/---
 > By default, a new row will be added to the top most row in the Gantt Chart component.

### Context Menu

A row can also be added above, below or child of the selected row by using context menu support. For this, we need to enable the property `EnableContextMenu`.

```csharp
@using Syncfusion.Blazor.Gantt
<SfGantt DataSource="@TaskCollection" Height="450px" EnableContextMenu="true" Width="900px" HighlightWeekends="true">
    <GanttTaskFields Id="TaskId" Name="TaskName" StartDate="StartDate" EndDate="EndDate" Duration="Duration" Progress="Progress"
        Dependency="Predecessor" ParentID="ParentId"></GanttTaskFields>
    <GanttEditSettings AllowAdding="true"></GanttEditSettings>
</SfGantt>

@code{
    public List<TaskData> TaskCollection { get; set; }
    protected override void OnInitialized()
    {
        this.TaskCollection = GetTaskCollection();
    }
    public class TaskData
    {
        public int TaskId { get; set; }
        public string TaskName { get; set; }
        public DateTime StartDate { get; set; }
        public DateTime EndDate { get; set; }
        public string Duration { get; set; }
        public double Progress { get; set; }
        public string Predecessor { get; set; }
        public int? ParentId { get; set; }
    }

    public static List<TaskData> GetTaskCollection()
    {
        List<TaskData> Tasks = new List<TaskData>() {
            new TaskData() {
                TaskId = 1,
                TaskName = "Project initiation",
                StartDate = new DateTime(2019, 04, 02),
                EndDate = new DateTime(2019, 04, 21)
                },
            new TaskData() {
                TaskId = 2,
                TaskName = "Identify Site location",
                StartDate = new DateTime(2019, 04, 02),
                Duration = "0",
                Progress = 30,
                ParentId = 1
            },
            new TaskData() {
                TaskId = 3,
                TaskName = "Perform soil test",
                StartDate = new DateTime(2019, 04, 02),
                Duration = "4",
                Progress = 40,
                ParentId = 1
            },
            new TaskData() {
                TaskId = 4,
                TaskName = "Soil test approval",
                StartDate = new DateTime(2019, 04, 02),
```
\---
/---
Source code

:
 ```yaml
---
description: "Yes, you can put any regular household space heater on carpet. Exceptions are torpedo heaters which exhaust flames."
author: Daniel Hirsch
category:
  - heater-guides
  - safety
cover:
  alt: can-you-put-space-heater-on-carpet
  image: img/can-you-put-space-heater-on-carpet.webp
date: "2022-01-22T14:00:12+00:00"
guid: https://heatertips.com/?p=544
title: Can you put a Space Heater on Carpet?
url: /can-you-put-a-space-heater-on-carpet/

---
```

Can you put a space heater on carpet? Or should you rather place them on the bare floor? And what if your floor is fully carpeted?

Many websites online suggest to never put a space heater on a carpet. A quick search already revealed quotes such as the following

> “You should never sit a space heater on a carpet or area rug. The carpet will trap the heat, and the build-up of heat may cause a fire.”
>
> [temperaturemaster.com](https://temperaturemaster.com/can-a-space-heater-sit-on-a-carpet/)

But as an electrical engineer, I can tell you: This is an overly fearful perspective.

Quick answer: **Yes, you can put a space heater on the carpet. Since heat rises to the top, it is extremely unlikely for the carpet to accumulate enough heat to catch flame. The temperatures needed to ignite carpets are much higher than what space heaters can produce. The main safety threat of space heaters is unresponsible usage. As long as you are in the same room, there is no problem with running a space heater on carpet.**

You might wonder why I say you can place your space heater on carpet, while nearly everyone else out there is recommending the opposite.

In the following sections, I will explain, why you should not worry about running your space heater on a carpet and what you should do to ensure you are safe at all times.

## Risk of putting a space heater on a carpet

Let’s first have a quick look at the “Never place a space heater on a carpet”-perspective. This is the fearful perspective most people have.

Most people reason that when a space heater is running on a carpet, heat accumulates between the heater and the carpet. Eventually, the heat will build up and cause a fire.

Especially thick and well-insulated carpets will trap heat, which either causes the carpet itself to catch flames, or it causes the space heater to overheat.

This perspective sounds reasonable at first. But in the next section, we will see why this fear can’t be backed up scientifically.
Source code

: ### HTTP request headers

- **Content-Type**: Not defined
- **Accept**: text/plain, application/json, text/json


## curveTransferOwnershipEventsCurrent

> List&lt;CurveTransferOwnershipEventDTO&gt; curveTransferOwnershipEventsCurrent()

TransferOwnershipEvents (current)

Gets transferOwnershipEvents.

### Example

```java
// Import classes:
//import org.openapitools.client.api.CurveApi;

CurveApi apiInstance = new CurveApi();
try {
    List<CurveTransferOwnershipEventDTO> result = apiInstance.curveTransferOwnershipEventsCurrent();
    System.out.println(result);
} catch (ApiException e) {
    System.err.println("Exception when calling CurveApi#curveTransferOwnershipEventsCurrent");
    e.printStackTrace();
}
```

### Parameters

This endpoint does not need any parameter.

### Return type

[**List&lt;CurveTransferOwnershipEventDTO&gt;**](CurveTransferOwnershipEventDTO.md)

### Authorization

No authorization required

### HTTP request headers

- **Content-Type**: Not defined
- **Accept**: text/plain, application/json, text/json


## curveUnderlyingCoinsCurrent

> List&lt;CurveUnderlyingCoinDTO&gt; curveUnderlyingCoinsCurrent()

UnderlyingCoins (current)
\---
/---
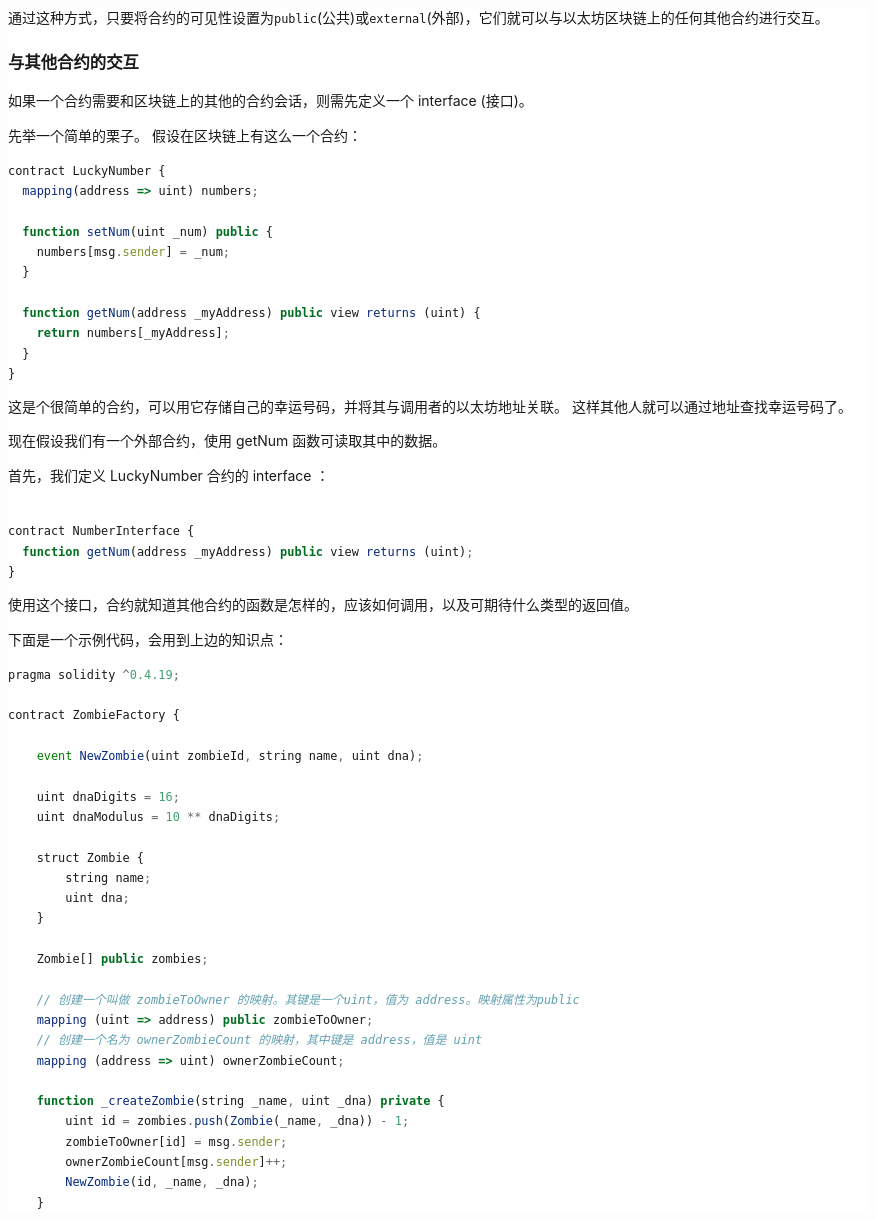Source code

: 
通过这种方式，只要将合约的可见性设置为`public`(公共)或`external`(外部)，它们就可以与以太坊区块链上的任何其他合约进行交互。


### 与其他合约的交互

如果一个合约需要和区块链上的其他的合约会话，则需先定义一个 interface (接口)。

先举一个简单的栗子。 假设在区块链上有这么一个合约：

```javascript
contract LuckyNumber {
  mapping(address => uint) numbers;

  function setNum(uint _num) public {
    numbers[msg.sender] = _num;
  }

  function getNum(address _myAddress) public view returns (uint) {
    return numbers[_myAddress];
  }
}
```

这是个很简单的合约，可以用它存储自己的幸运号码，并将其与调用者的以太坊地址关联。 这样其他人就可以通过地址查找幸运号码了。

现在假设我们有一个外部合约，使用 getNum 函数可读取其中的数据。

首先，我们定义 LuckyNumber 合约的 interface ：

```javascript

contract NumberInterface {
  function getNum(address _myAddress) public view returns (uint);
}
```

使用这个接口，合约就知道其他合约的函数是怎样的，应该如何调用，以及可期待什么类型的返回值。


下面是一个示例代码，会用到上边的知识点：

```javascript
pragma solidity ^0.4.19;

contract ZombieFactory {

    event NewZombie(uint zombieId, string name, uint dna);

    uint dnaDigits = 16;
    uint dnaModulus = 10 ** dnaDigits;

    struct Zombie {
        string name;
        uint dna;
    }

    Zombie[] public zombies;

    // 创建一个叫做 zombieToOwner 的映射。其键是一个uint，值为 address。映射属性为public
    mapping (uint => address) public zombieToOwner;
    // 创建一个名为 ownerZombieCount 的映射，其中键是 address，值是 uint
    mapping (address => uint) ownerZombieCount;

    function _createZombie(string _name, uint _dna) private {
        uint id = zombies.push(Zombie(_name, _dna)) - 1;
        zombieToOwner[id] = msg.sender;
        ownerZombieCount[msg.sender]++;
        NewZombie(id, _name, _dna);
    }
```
\---
• _Exercise prompt_
Reproduce each line from the data that has "apiInstance" in it.

• _Answer space_
CurveApi apiInstance = new CurveApi();
    List<CurveTransferOwnershipEventDTO> result = apiInstance.curveTransferOwnershipEventsCurrent();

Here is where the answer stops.